### About this task:
Once the line holding "Memotivasi Mahasiswa" is found in the entries below, transcribe exactly every line up to and including the one holding "ت تردد در تنگه هرمز،", but leave out the pictures.
++++++++
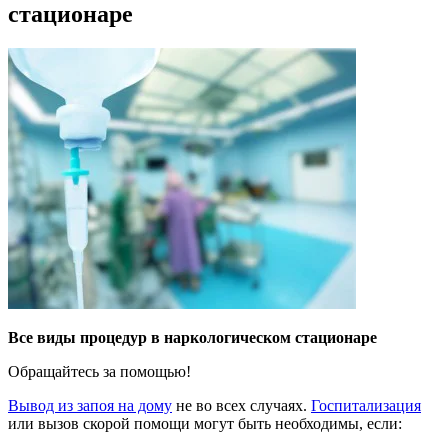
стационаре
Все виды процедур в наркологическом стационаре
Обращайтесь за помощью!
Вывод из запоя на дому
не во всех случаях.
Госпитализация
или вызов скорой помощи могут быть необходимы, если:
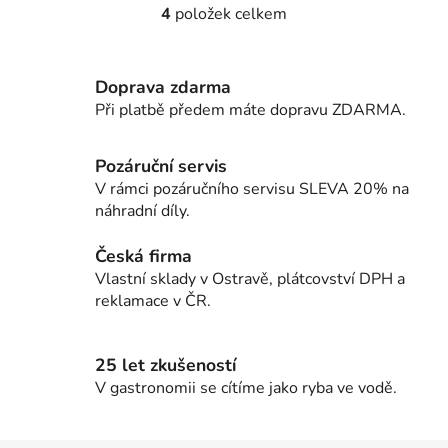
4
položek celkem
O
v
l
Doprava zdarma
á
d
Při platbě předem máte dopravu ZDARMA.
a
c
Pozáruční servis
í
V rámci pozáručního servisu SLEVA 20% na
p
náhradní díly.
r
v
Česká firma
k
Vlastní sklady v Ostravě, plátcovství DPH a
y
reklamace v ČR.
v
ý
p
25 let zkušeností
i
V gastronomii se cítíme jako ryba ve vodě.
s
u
++++++++
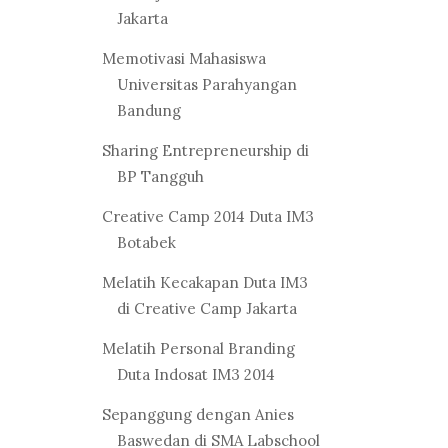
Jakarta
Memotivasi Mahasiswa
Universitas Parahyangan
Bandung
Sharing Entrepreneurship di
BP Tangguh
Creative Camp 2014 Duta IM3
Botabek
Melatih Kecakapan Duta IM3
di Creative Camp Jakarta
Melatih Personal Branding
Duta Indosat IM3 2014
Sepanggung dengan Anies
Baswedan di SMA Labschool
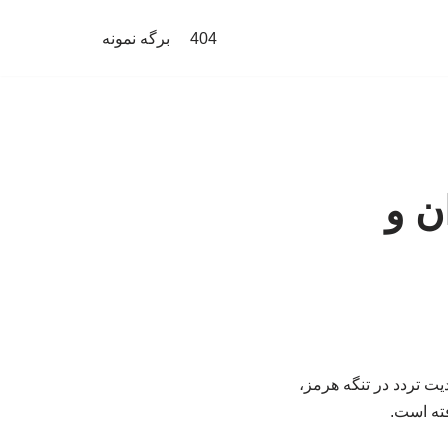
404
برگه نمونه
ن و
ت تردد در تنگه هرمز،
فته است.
++++++++
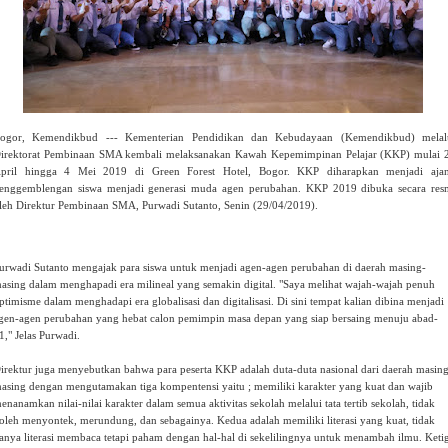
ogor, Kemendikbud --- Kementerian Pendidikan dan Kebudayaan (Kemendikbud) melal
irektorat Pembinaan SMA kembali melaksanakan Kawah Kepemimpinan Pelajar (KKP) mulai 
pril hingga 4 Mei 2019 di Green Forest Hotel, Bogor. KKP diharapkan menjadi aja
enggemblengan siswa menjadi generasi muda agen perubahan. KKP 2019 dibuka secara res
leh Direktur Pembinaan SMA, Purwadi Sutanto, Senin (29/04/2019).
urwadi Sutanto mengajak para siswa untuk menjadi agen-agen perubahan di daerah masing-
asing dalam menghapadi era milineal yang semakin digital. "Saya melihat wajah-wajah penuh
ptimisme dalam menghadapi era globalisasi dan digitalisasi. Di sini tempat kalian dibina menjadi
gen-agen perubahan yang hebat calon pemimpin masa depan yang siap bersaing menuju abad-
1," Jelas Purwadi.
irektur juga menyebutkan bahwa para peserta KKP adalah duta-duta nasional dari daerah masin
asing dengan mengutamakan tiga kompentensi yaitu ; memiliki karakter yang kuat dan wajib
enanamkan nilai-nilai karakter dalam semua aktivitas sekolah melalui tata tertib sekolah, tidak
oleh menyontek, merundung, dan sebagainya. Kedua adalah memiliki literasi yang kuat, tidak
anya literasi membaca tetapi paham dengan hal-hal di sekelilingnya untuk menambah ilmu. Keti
++++++++
### Written solution:
Memotivasi Mahasiswa
Universitas Parahyangan
Bandung
Sharing Entrepreneurship di
BP Tangguh
Creative Camp 2014 Duta IM3
Botabek
Melatih Kecakapan Duta IM3
di Creative Camp Jakarta
Melatih Personal Branding
Duta Indosat IM3 2014
Sepanggung dengan Anies
Baswedan di SMA Labschool
404
برگه نمونه
ن و
ت تردد در تنگه هرمز،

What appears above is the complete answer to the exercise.